Teams are racing to recover data recorders from Lion Air flight JT610 to determine why the brand-new Boeing crashed minutes after takeoff. Reports have emerged that there were problems with the jet's previous flight.

Search and rescue teams in Indonesia resumed their hunt on Tuesday for a Lion Air passenger plane that crashed into sea with 189 people on board.

The months-old Boeing 737 MAX 8 jet plunged into the Java Sea on Monday just 13 minutes after taking off from the capital.

Working through the night, teams uncovered more body parts and sent several body bags to identification experts. Lion Air also flew in dozens of relatives to the capital, Jakarta.

Searching for data recorders

Divers scoured the seabed, looking for the hull of the plane, which will contain the remains of the passengers as well as the jet's flight recorders — which experts hope will contain key data about why the plane went down.

Over 800 people from several agencies are taking part in the search, including remotely operated underwater vehicles and specialist ships.

"We are prioritizing finding the main wreckage of the plane using five war ships equipped with sonar to detect metal underwater," said Yusuf Latif, a spokesman for Indonesia's search and rescue agency.

Officials said they are confident that the plane's so-called black boxes will be recovered, since the plane went down in relatively shallow waters.

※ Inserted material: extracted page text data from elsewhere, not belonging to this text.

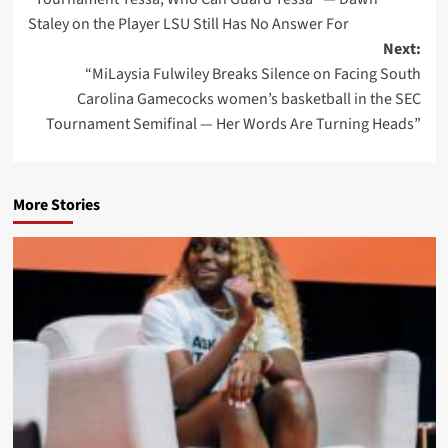
navigation
Staley on the Player LSU Still Has No Answer For
Next:
“MiLaysia Fulwiley Breaks Silence on Facing South
Carolina Gamecocks women’s basketball in the SEC
Tournament Semifinal — Her Words Are Turning Heads”
More Stories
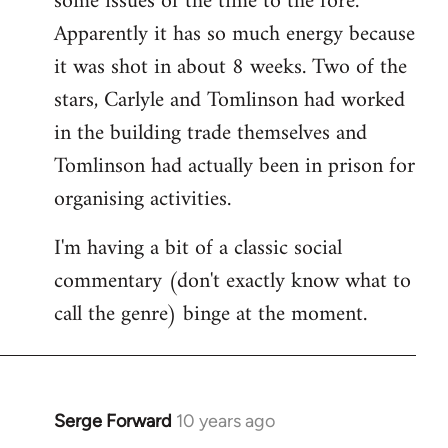
some issues of the time to the fore.
Apparently it has so much energy because
it was shot in about 8 weeks. Two of the
stars, Carlyle and Tomlinson had worked
in the building trade themselves and
Tomlinson had actually been in prison for
organising activities.
I'm having a bit of a classic social
commentary (don't exactly know what to
call the genre) binge at the moment.
Serge Forward
10 years ago
In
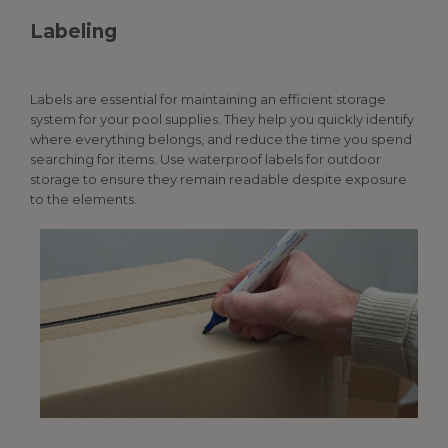
Labeling
Labels are essential for maintaining an efficient storage
system for your
pool supplies
. They help you quickly identify
where everything belongs, and reduce the time you spend
searching for items. Use waterproof labels for outdoor
storage to ensure they remain readable despite exposure
to the elements.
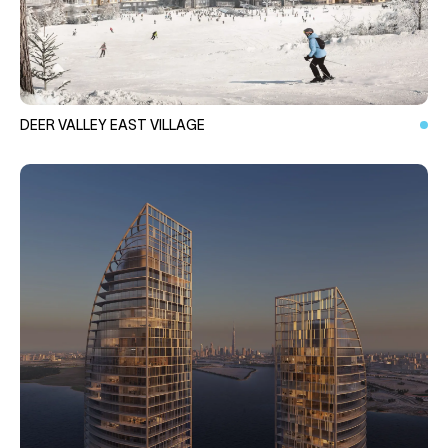
DEER VALLEY EAST VILLAGE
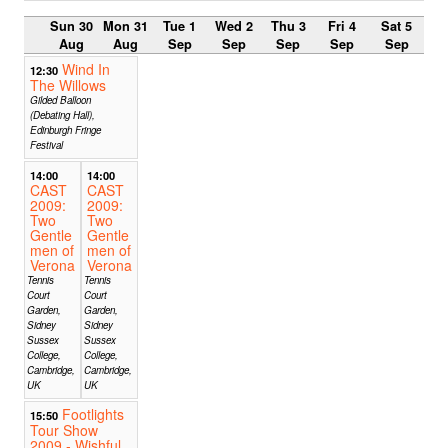
Sun 30
Mon 31
Tue 1
Wed 2
Thu 3
Fri 4
Sat 5
Aug
Aug
Sep
Sep
Sep
Sep
Sep
Wind In
12:30
The Willows
Gilded Balloon
(Debating Hall),
Edinburgh Fringe
Festival
14:00
14:00
CAST
CAST
2009:
2009:
Two
Two
Gentle
Gentle
men of
men of
Verona
Verona
Tennis
Tennis
Court
Court
Garden,
Garden,
Sidney
Sidney
Sussex
Sussex
College,
College,
Cambridge,
Cambridge,
UK
UK
Footlights
15:50
Tour Show
2009 - Wishful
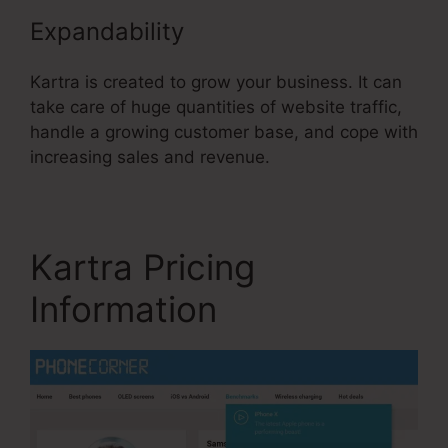
Expandability
Kartra is created to grow your business. It can
take care of huge quantities of website traffic,
handle a growing customer base, and cope with
increasing sales and revenue.
Kartra Pricing
Information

Reported issues with plane

Several reports have emerged that the plane experienced issues on a previous flight from Bali to Jakarta on Sunday.

Alon Soetanto, one of the passengers on that flight, told TVOne that the plane dropped suddenly several times at the beginning of the flight, causing other passengers to "panic and vomit."

Indonesian TV presenter Conchita Caroline said that prior to takeoff on Sunday, the plane was forced to return to its parking space due to a technical problem. She also said there was an "unusual" engine roar.

The chief executive of Lion Air Group, Edward Sirait, said that the plane experienced a technical problem, but that it was "resolved according to procedure."

The crash is the worst airline disaster to occur in Indonesia since an AirAsia flight crashed into the sea in December 2014, killing all 162 people on board.

The crash has also renewed concerns about safety in Indonesia's aviation industry. The country's airlines were barred from flying to Europe in 2007, but the ban was completely lifted in June this year.